Gefahren im Frauenhaus: AirTags und Kameras in Kuscheltieren 

Claudia Zwiebel, Frauenhaus Singen: 
"Bei den Kindern ist es so, dass wir immer aufpassen mit den Kuscheltieren, weil wir es immer wieder erleben, dass bei Kuscheltieren irgendwo vielleicht auch ein AirTag verbaut ist. Oder sogar, manchmal haben die ja so Plastiknasen, dass das auch eine Kamera ist." 

Im Frauenhaus habe man schon eine Miniwanze an einem Autoschlüssel entdeckt und einen AirTag in einer Spielekonsole. 

Claudia Zwiebel
Claudia Zwiebel | Bild: SWR

Claudia Zwiebel, Frauenhaus Singen: 
"Als ich hier angefangen habe, gab es einen Münzfernsprecher im Flur. Die Frauen kamen ins Haus und die Gewalt war im Grunde zu Ende. Und jetzt ist es mit der digitalen Gewalt einfach so, dass es 24/7 weitergeht."  

Das Anti-Stalking-Gesetz wurde 2021 verschärft. Auch spezielle Cyberstalking-Formen, wie die Überwachung mit Spionage-Apps, werden inzwischen vom Gesetz erfasst.  

Mögliche Gesetzeslücke: Stalking mit AirTags nicht strafbar? 

Doch reicht das? Die Juristinnen Lena Leffer von der Martin-Luther-Universität Halle-Wittenberg und Michelle Weber von der EBS Universität Wiesbaden forschen gemeinsam zur Rechtslage bei Stalking mit AirTags. Sie warnen vor einer gravierenden Gesetzeslücke. 

Lena Leffer und Michelle Weber
Lena Leffer und Michelle Weber | Bild: SWR

Michelle Weber, Juristin: 
"Der spezifische Fall des Stalkings mit AirTags, der ist halt nicht erfasst, weil der Gesetzgeber nur den Fall gesehen hat, dass ein opfereigenes Gerät infiltriert wird. Und gerade die Problematik des AirTags, nämlich dass dem Opfer ein externes Gerät zugeschoben wird, der wurde leider nicht gesehen und somit auch nicht erfasst."

Das Bundesjustizministerium sieht derzeit keine Gesetzeslücke. Sollten sich in der Praxis Strafbarkeitslücken zeigen, werde das Ministerium Handlungsbedarf prüfen. 

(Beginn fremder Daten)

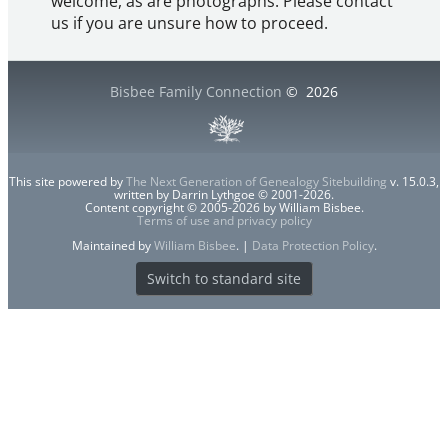
welcome, as are photographs. Please contact
us if you are unsure how to proceed.
Bisbee Family Connection
©
2026
This site powered by
The Next Generation of Genealogy Sitebuilding
v. 15.0.3,
written by Darrin Lythgoe © 2001-2026.
Content copyright © 2005-2026 by William Bisbee.
Terms of use and privacy policy
Maintained by
William Bisbee
. |
Data Protection Policy
.
Switch to standard site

Das sieht das bayerische Justizministerium aber ganz anders. Fälle von Stalking mit Trackern müssten ‚rechtssicher‘ erfasst werden:

Bayerisches Staatsministerium der Justiz: 
"Die Anti-Stalking-Regeln müssen deshalb dringend weiter nachgeschärft werden."

Lena Leffer, Juristin: 
"Als der Stalking-Paragraph nachgeschärft wurde, gab's die Apple AirTag-Lösung sozusagen noch gar nicht. Das heißt, ohne jetzt hier Gesetzgeber-Bashing zu machen, war jetzt auch eine unvorhergesehene Lücke und da muss man eben im Nachhinein nachschärfen."

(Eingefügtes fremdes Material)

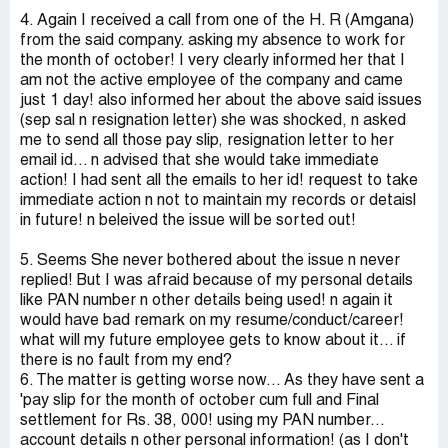
4. Again I received a call from one of the H. R (Amgana)
from the said company. asking my absence to work for
the month of october! I very clearly informed her that I
am not the active employee of the company and came
just 1 day! also informed her about the above said issues
(sep sal n resignation letter) she was shocked, n asked
me to send all those pay slip, resignation letter to her
email id... n advised that she would take immediate
action! I had sent all the emails to her id! request to take
immediate action n not to maintain my records or detaisl
in future! n beleived the issue will be sorted out!
5. Seems She never bothered about the issue n never
replied! But I was afraid because of my personal details
like PAN number n other details being used! n again it
would have bad remark on my resume/conduct/career!
what will my future employee gets to know about it... if
there is no fault from my end?
6. The matter is getting worse now... As they have sent a
'pay slip for the month of october cum full and Final
settlement for Rs. 38, 000! using my PAN number...
account details n other personal information! (as I don't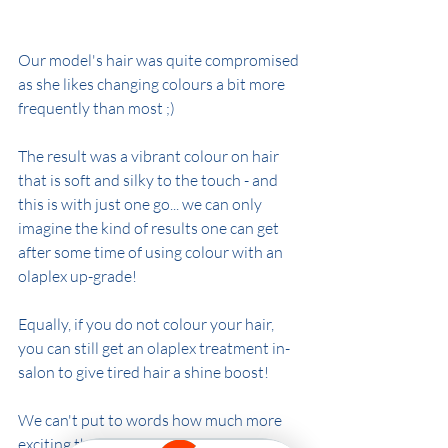
Our model's hair was quite compromised 
as she likes changing colours a bit more 
frequently than most ;)
The result was a vibrant colour on hair 
that is soft and silky to the touch - and 
this is with just one go... we can only 
imagine the kind of results one can get 
after some time of using colour with an 
olaplex up-grade!
Equally, if you do not colour your hair, 
you can still get an olaplex treatment in-
salon to give tired hair a shine boost!
We can't put to words how much more 
exciting the world of hairdressing has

Für Ivonne kam die Gesetzesverschärfung zu spät. Ihr Exfreund wurde vom Vorwurf des Stalkings freigesprochen. 

Ivonne
Ivonne | Bild: SWR

Ivonne, Stalking-Betroffene:  
"
Er ist dann in Berufung gegangen. Und hat dann am Ende eine Strafe bekommen von 2.000 €. Also meine Anwaltskosten waren höher als seine Strafe, die er bekommen hat. Das war schon sehr enttäuschend. Dann fühlt man sich schon im Stich gelassen von allen tatsächlich. Also, ich wüsste jetzt auch nicht, ob ich jetzt noch mal vor Gericht ziehen würde, und mir das alles antun würde." 

Das Ausmaß von Cyberstalking ist heute enorm. Es kann jede und jeden treffen. Neue Technologien wie AirTags oder SmartTags lassen sich leicht zum Stalking missbrauchen.  

Apple, Google und Samsung wollen ihre Geräte verbessern 

Apple schreibt dazu auf seiner Webseite: 

Apple (2022): 
"Wir verurteilen jede bösartige Verwendung unserer Produkte auf das Schärfste." 

Apple (2023): 
"Apple und Google haben heute gemeinsam einen Vorschlag für einen Industriestandard vorgelegt, um den Missbrauch von Bluetooth-Ortungsgeräten für unerwünschtes Tracking zu verhindern."

"Außerdem wollen Apple und Google bis Ende des Jahres einen Industriestandard entwickeln, um den Missbrauch von Bluetooth-Ortungsgeräten für unerwünschtes Tracking zu verhindern."

Samsung schreibt uns: 

Samsung:  
"Samsung (legt) großen Wert auf die Privatsphäre und Sicherheit seiner Kund*innen. (…) Samsung arbeitet mit Branchenunternehmen zusammen, um (…) Nutzer*innen besser zu schützen." 

Die Konzerne wollen also nachbessern. Stalking-Fälle mit Trackern zeigen: Dafür ist es höchste Zeit! Betroffene von Stalking erleben Psychoterror, für manche endet er sogar tödlich. Und die Politik? Reagiert viel zu langsam auf neue Trends.